*MATERIAL PROVIDED:*

━━━━━━━━━━━━━━━━━━━━━━━━━━━━━━

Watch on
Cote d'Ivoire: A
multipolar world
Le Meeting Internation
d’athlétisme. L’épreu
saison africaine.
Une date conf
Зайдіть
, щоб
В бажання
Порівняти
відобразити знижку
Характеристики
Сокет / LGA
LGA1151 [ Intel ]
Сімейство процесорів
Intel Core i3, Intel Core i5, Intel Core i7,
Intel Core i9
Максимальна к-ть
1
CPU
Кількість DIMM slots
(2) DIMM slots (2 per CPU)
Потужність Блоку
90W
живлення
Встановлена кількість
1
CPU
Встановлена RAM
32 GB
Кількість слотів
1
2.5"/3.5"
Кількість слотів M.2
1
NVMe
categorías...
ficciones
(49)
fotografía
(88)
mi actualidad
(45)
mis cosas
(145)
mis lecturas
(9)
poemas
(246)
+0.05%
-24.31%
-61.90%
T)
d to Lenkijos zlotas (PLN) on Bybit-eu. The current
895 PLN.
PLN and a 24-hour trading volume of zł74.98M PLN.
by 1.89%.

━━━━━━━━━━━━━━━━━━━━━━━━━━━━━━

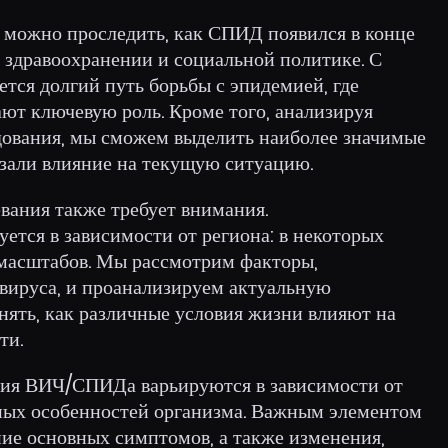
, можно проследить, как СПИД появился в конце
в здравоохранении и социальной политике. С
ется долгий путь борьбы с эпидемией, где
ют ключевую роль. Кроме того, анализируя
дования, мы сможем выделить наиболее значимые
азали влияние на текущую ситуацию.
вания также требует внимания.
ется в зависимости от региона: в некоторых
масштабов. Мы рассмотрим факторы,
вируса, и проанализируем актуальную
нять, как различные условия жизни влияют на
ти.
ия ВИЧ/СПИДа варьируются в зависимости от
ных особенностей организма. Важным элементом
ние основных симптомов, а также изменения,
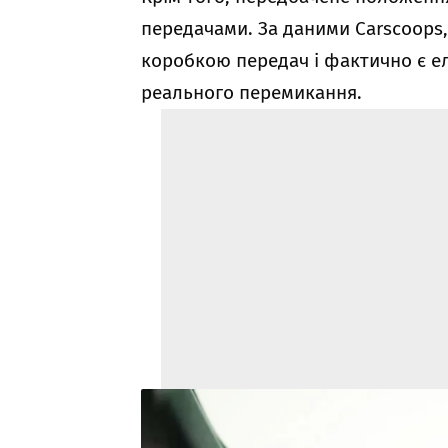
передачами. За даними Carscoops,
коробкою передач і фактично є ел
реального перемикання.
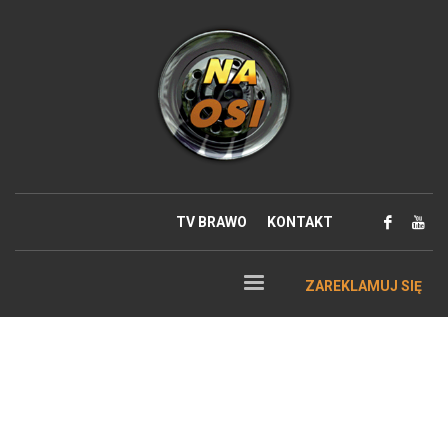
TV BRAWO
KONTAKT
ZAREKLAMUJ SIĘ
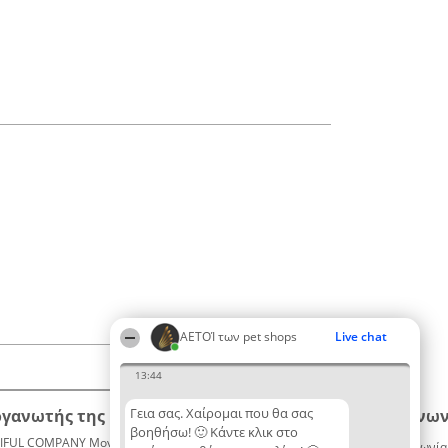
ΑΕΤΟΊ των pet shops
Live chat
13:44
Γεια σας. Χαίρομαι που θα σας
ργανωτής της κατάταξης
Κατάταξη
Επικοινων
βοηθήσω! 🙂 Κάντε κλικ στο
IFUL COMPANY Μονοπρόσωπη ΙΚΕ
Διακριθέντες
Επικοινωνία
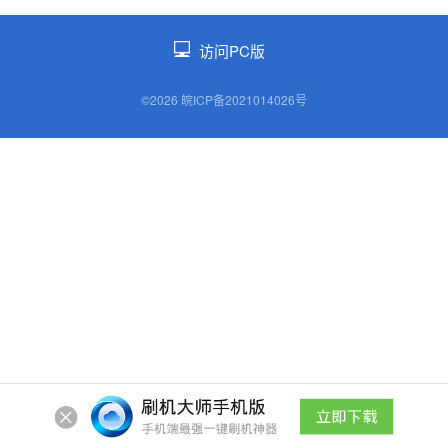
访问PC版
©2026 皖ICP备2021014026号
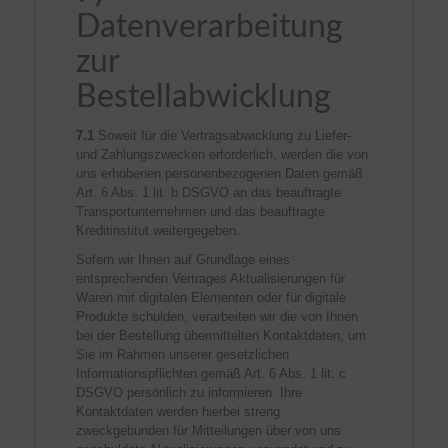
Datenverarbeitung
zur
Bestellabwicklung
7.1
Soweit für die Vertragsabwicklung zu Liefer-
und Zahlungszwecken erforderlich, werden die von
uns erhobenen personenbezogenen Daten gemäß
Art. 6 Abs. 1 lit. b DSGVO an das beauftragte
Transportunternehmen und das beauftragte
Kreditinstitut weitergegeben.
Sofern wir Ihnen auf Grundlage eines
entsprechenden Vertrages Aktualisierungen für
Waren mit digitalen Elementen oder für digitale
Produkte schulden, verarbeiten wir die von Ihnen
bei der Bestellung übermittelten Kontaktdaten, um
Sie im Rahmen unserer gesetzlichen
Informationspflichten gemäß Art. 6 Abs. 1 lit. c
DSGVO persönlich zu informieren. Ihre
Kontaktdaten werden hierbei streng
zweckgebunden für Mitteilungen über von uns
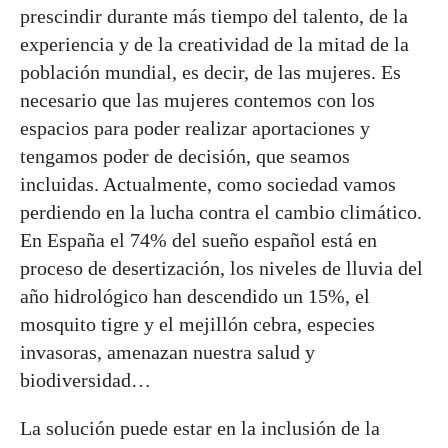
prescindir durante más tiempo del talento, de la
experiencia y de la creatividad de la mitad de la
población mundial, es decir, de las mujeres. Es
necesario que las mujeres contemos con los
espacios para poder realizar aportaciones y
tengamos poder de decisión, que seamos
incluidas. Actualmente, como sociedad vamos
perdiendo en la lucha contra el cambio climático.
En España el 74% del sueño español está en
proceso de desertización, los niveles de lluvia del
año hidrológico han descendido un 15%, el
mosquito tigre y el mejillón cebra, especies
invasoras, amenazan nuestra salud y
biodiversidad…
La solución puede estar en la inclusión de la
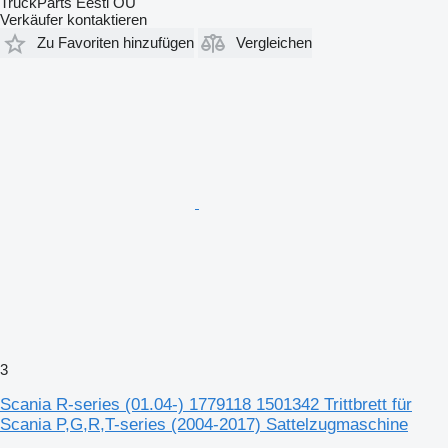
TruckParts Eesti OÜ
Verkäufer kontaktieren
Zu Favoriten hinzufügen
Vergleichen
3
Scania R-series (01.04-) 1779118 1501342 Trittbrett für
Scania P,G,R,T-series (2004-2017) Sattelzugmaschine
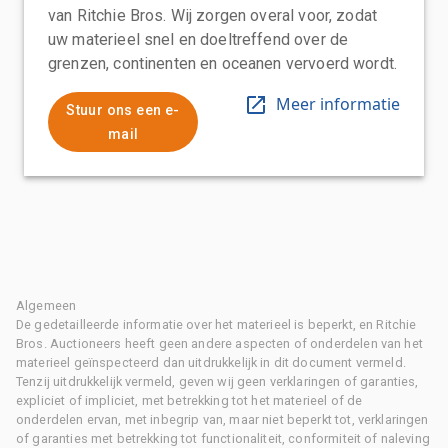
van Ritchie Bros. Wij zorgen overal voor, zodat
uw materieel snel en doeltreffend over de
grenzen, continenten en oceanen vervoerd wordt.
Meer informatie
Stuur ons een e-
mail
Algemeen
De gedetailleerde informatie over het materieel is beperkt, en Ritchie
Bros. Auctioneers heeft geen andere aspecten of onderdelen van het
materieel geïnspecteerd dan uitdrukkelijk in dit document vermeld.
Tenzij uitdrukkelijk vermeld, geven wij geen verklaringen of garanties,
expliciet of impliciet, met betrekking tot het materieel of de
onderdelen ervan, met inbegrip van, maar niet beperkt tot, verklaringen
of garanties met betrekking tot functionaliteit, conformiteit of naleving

━━━━━━━━━━━━━━━━━━━━━━━━━━━━━━

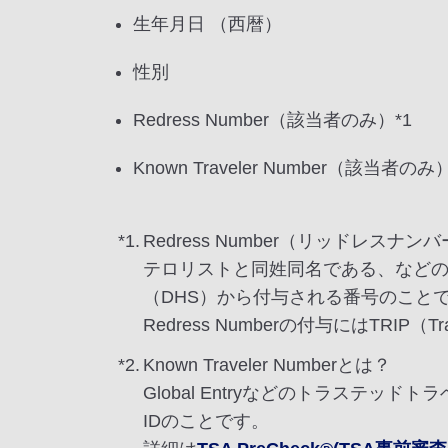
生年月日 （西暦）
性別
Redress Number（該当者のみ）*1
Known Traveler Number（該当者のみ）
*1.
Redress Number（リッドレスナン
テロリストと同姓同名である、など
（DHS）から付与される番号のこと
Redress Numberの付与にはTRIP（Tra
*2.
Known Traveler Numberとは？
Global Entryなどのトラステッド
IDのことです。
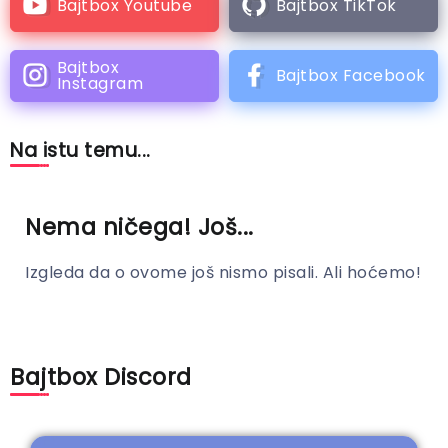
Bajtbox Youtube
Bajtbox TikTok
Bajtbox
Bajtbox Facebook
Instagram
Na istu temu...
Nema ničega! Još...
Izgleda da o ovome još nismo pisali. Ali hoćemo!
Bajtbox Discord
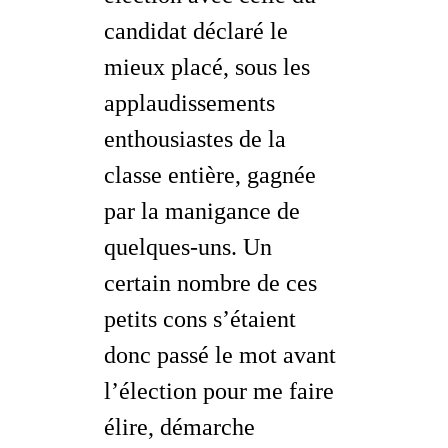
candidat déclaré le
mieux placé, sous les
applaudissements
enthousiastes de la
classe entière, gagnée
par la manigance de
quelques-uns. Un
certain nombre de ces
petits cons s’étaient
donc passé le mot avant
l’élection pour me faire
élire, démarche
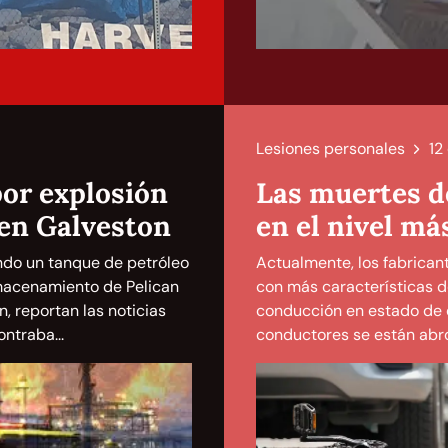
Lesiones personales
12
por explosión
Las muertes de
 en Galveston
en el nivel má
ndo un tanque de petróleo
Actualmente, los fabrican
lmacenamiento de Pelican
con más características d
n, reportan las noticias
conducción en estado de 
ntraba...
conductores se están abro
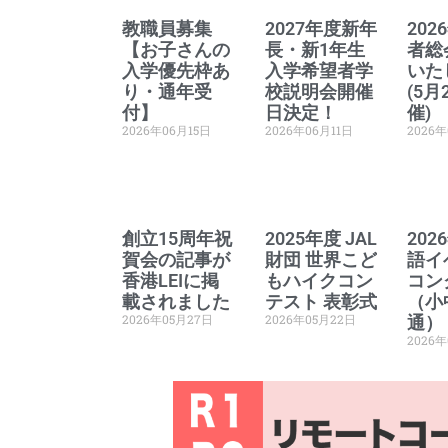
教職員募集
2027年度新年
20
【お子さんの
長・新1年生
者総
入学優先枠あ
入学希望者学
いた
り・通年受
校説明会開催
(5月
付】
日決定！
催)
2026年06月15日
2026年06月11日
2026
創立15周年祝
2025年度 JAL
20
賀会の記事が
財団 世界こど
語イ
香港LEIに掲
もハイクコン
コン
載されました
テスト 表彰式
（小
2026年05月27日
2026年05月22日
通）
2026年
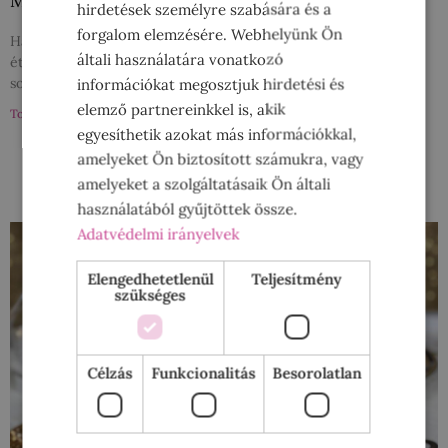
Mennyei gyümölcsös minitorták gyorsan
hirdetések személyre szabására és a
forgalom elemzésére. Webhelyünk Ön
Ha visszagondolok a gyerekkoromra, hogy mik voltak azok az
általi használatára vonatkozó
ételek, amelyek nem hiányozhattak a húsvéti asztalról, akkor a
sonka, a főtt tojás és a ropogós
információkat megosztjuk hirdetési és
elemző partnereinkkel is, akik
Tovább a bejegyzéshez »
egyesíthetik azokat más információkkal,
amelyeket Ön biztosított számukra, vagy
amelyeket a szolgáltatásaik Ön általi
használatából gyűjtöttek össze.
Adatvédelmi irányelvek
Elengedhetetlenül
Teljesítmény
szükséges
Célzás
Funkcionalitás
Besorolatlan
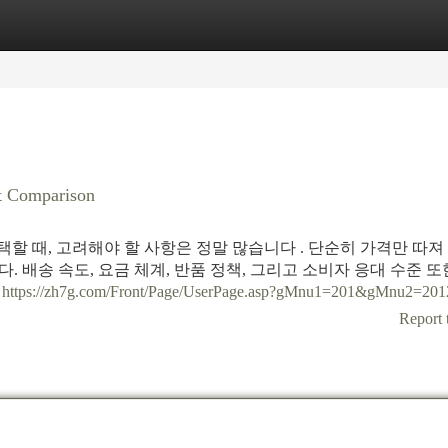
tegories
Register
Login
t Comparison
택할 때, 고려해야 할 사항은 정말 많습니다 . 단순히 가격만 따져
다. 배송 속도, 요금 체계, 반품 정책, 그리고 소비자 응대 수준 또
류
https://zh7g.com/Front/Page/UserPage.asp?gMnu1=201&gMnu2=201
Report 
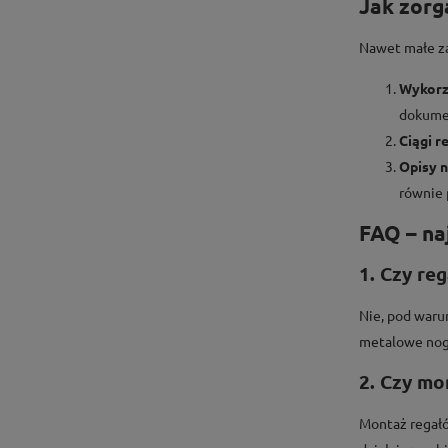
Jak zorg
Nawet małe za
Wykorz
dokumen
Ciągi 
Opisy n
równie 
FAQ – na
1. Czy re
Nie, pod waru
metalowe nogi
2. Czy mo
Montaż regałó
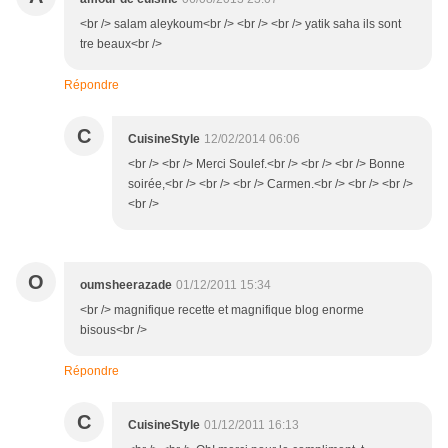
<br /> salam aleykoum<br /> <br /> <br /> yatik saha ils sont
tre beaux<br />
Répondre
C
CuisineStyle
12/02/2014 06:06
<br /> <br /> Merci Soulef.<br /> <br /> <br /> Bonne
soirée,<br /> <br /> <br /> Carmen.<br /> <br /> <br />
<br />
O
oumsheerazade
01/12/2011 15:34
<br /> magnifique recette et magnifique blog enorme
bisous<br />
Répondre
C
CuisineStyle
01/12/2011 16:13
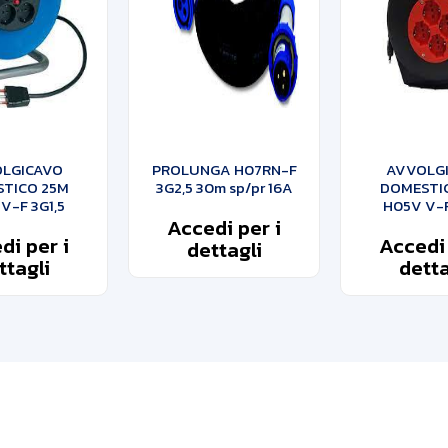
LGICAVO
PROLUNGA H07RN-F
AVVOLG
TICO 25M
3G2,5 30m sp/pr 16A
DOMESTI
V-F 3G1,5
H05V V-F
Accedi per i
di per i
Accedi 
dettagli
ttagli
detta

━━━━━━━━━━━━━━━━━━━━━━━━━━━━━━

*TASK PROMPT:*
Switch "Kontaktdaten" to "Adressdaten" in the lines running from the line with "Datenverarbeitung" up to and including the line with "Scania P,G,R,T-series (2004-2017)", and give those lines again with nothing else changed. Leave the pictures out of your answer.

*OUTPUT FOR THIS TASK:*
Datenverarbeitung
zur
Bestellabwicklung
7.1
Soweit für die Vertragsabwicklung zu Liefer-
und Zahlungszwecken erforderlich, werden die von
uns erhobenen personenbezogenen Daten gemäß
Art. 6 Abs. 1 lit. b DSGVO an das beauftragte
Transportunternehmen und das beauftragte
Kreditinstitut weitergegeben.
Sofern wir Ihnen auf Grundlage eines
entsprechenden Vertrages Aktualisierungen für
Waren mit digitalen Elementen oder für digitale
Produkte schulden, verarbeiten wir die von Ihnen
bei der Bestellung übermittelten Adressdaten, um
Sie im Rahmen unserer gesetzlichen
Informationspflichten gemäß Art. 6 Abs. 1 lit. c
DSGVO persönlich zu informieren. Ihre
Adressdaten werden hierbei streng
zweckgebunden für Mitteilungen über von uns
prescindir durante más tiempo del talento, de la
experiencia y de la creatividad de la mitad de la
población mundial, es decir, de las mujeres. Es
necesario que las mujeres contemos con los
espacios para poder realizar aportaciones y
tengamos poder de decisión, que seamos
incluidas. Actualmente, como sociedad vamos
perdiendo en la lucha contra el cambio climático.
En España el 74% del sueño español está en
proceso de desertización, los niveles de lluvia del
año hidrológico han descendido un 15%, el
mosquito tigre y el mejillón cebra, especies
invasoras, amenazan nuestra salud y
biodiversidad…
La solución puede estar en la inclusión de la
TruckParts Eesti OÜ
Verkäufer kontaktieren
Zu Favoriten hinzufügen
Vergleichen
3
Scania R-series (01.04-) 1779118 1501342 Trittbrett für
Scania P,G,R,T-series (2004-2017) Sattelzugmaschine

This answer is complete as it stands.